Fig. 5. TRPM7 is required for regulation of Rac and non-canonical Wnt signaling.

(A) Disruption of gastrulation produced by injection of XTRPM7 MOs (75 ng) can be suppressed by co-injection of dominant active Dishevelled (ΔDIX-Dvl) RNA (400 pg), but not by injection of Dishevelled lacking the DEP domain (ΔDEP-Dvl, 400 pg), whose deletion disrupts activation of the Rac component of the PCP pathway. (B) Quantification of the phenotypes observed with separate or co-injections of XTRPM7 MOs with ΔDIX-Dvl, and ΔDEP-Dvl RNAs. The number of embryos scored is indicated above each bar. (C) Co-injection of dominant negative Dishevelled (Xdd1) RNA (250 pg) and XTRPM7 MOs (25 ng) synergistically inhibit gastrulation but have little or no effect when injected separately.

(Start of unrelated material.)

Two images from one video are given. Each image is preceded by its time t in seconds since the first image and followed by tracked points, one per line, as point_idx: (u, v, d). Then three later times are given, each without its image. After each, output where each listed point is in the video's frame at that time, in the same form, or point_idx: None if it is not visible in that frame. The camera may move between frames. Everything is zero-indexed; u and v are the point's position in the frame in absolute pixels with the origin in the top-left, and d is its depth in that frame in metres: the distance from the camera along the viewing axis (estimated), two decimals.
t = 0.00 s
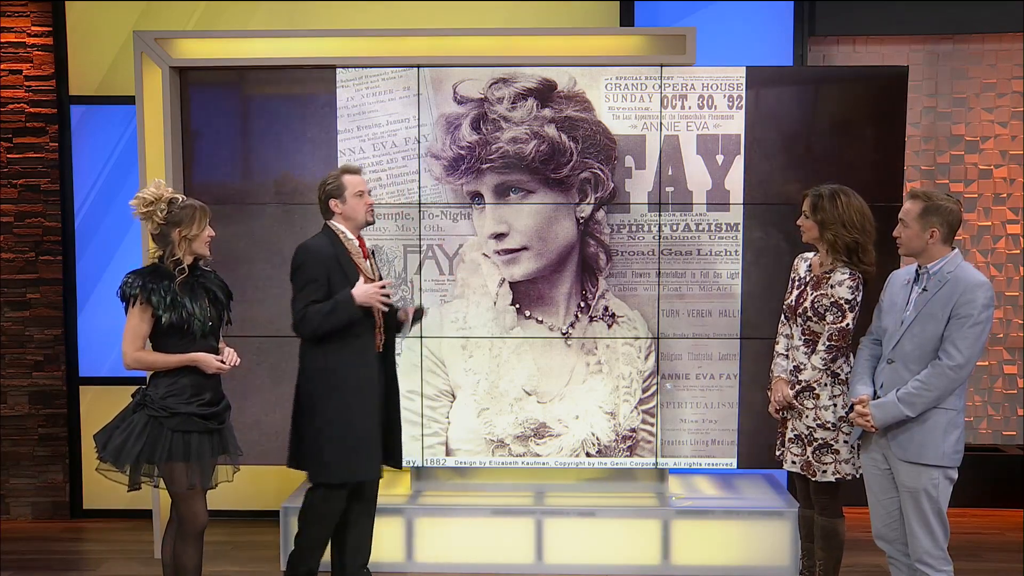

GFP RNA was injected at 250 pg. (D) Quantification of the phenotypes observed with separate or co-injections of XTRPM7 MOs with Xdd1. The number of embryos scored is indicated above each bar. (E) Co-injection of XTRPM7 MOs with dominant negative RacN17 RNA (500 pg), but not with C-Daam1 cDNA (250 pg), RNAs for dominant negative RhoN19 (500 pg) or with the dominant active mutants RacV12 (10 pg) and RhoV14 (10 pg), prevents the disruption of gastrulation caused by the XTRPM7 MOs. (F) Quantification of the phenotypes observed with separate or co-injections of XTRPM7 MOs with RacN17, RacV12, RhoN19 and RhoV14 RNAs and C-Daam1 cDNA. The number of embryos scored is indicated above each bar. (G) Co-injection of a low concentration of XTRPM7 MOs (25 ng) with control MO (25 ng) or with Daam1 MO (25 ng) did not produce synergistic gastrulation defects. (H) Quantification of the phenotypes observed with separate or co-injections of XTRPM7 MOs with control MO or Daam1 MO. The number of embryos scored is indicated above each bar.